• Sonuç bulunamadı

İlköğretimde Başlıca Yönetim Sorunları

TÜRK EĞİTİM SİSTEMİNİN YÖNETİMİ

6.1.2. İlköğretimde Başlıca Yönetim Sorunları

İlköğretim okullarının başlıca sorunları; yapılanmadan kaynaklanan sorunlar, yönetim biçiminden kaynaklanan sorunlar ve insan gücü sorunları olmak üzere üç başlık altında incelenebilir.

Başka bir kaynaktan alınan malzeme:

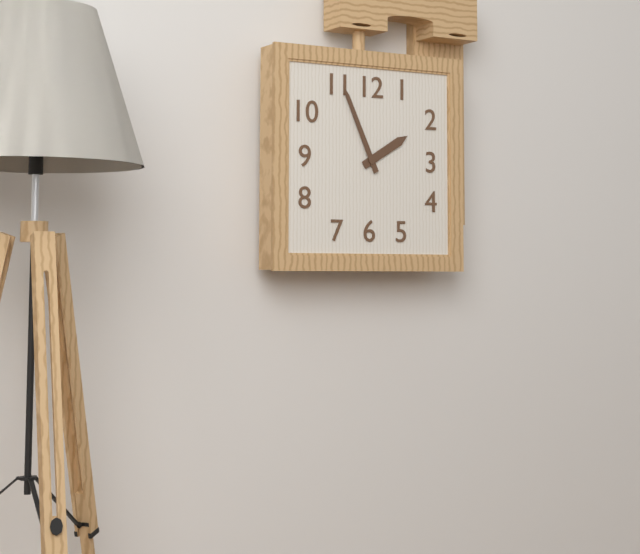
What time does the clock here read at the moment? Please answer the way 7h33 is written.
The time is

6.1.2.1. Yapılanmadan Kaynaklanan Sorunlar

İl İdaresi Kanunu’nun Yarattığı Sorunlar

5442 sayılı İl İdaresi Kanunu’na göre (10.06.1949) “İl genel idaresinin başı ve mercii validir” (Madde 4). “Vali, ilde Devletin ve Hükümetin temsilcisi ve ayrı ayrı her Bakanın mümessili ve bunların idari ve siyasi yürütme vasıtasıdır” (Madde 9). Aynı şekilde ilçelerde de aynı kanuna göre “İlçe genel idaresinin başı ve mercii kaymakamdır. Kaymakam, ilçede Hükümetin temsilcisidir. İlçenin genel idaresinden kaymakam sorumludur” (Madde 27).

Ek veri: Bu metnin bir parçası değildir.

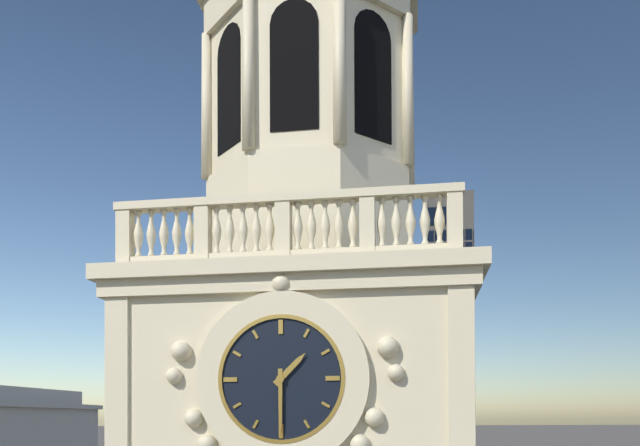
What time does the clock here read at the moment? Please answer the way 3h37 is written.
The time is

Bu Kanun, il ve ilçe milli eğitim müdürlerinin merkez örgütü ile ilişki ve iletişimlerini, bu doğrultuda da yazışmalarını, mülki kanal, yani valilik ya da kaymakamlıklar aracılığı ile yapmalarını zorunlu kılmaktadır. Bu durum, bazen çok kısa bir zamanda çözülebilecek sorunların çok uzun zaman almasına yol açmaktadır. Öyle ki bazen yazışmalar tamamlanana kadar yazışmaya konu olan sorun ortadan kalkabilmektedir. Bursalıoğlu’nun işaret ettiği gibi, bu yasa yüzünden, eğitim konularına vakıf olmayan mülki amirler tarafından yazışmalarına müdahale edilen taşra eğitim yöneticilerinin merkez tarafından uyarıldıkları çok görülmüştür.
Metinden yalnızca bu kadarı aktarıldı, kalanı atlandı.